Retour sur 40 ans d’agronomie et perspectives pour une agriculture durable
À l’occasion du départ en retraite de Jean Boiffin (directeur de recherche à l’Inra, premier président de l’Afa), l’Inra et l’Association française d’agronomie ont organisé un colloque intitulé « L’Agronomie, de la question du retournement des prairies à celle de la réduction d’usage des pesticides : itinéraires de recherche et développement ». L’objectif était, à partir de quelques travaux marquants, de retracer les évolutions de l’agronomie sur les 40 dernières années et d’en dessiner les perspectives actuelles.
Les cinq thématiques abordées étaient les suivantes :
La dégradation physique des sols et sa maîtrise. Les travaux ont permis de comprendre les processus érosifs, ainsi que l’organisation spatio-temporelle des états de surface créés par l’agriculture au niveau des bassins versants. Les solutions élaborées en partenariat avec les acteurs de terrain ont consisté à améliorer les pratiques agricoles, à réaliser des aménagements d’hydraulique douce et à organiser une nouvelle gouvernance (syndicats de bassins versants), pour assurer la cohérence spatiale des actions. Aujourd’hui, les priorités sont la conception d’infrastructures agroécologiques (IAE) multifonctionnelles (érosion, biodiversité, etc.), et la limitation par des pratiques et aménagements adaptés des transferts de pesticides liés au ruissellement.

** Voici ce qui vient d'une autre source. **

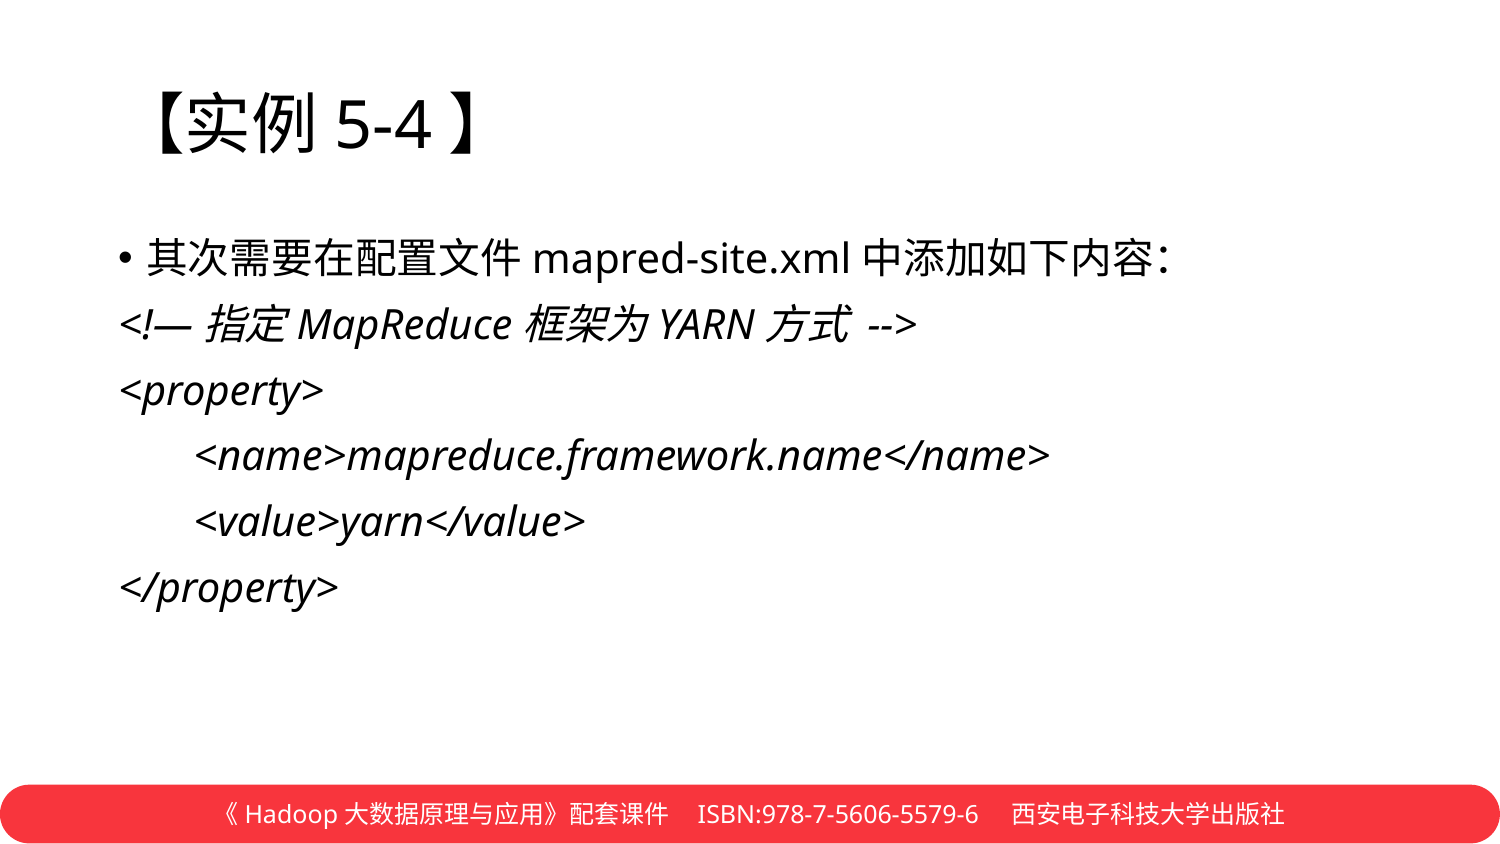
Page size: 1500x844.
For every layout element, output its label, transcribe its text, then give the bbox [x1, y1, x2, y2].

L’implantation des cultures. Les recherches ont abouti à l’élaboration de modèles de prévision de la germination, de la levée et du début de croissance des cultures. Aujourd’hui, le principal défi consiste à réduire les traitements de semences. Les perspectives de recherche concernent l’amélioration génétique des semences, une meilleure connaissance du fonctionnement de l’écosystème « lit de semence-semence-plantule-pathogènes », et le développement de la métagénomique des bactéries et champignons du sol.
La gestion des adventices. Différentes méthodes ont été utilisées en vue de concevoir des systèmes de culture innovants (observation de la flore, analyse des effets des techniques, modélisation, expérimentation système, etc.). Un changement de paradigme s’est opéré entre une situation où l’objectif était de minimiser les adventices dans les parcelles et la situation actuelle où l’objectif est de se situer entre un seuil minimal (assurant un certain niveau de ressources trophiques pour la biodiversité) et un seuil maximal (au-delà duquel on aurait des pertes de rendement). Les principaux défis sont le développement d’outils d’aide à la décision (OAD) pour piloter la flore adventice, et la facilitation de la prise en main de ces OAD par les acteurs de terrain.
Le passage du local au territoire pour traiter les problèmes agri-environnementaux. À partir de l’exemple des pollutions nitriques, il a été montré que les agronomes s’attachent à proposer et évaluer des scénarios alternatifs à différentes échelles, et à construire de nouvelles organisations de territoires avec les acteurs. Le défi actuel serait, au niveau des territoires, de reconnecter l’agriculture et l’élevage dans des paysages plus diversifiés, où l’arbre trouve aussi sa place.
La réduction des intrants et le plan Écophyto. L’exposé a retracé la trajectoire de la protection intégrée des cultures (PIC) : née dans les années 1960 puis marginalisée, la PIC est revenue dans les années 2000, via la réintégration des enjeux de la santé des plantes dans le champ de l’agronomie, et a abouti au plan Écophyto. Ce dernier a permis une mobilisation des agronomes au services des politiques publiques.
Pour finir, les organisateurs du colloque ont souligné la nécessité de poursuivre l’élargissement des échelles de travail (temporelle et spatiale) et des domaines d’étude (filières, changements globaux), et d’investir dans de nouvelles thématiques, tout en capitalisant sur les importants acquis méthodologiques des dernières décennies. Ils ont conclu que la nouvelle frontière pour l’agronomie était désormais la contribution à la conception de politiques publiques à la fois plus précises, plus adaptées et opérationnelles face à la diversité des situations et des milieux.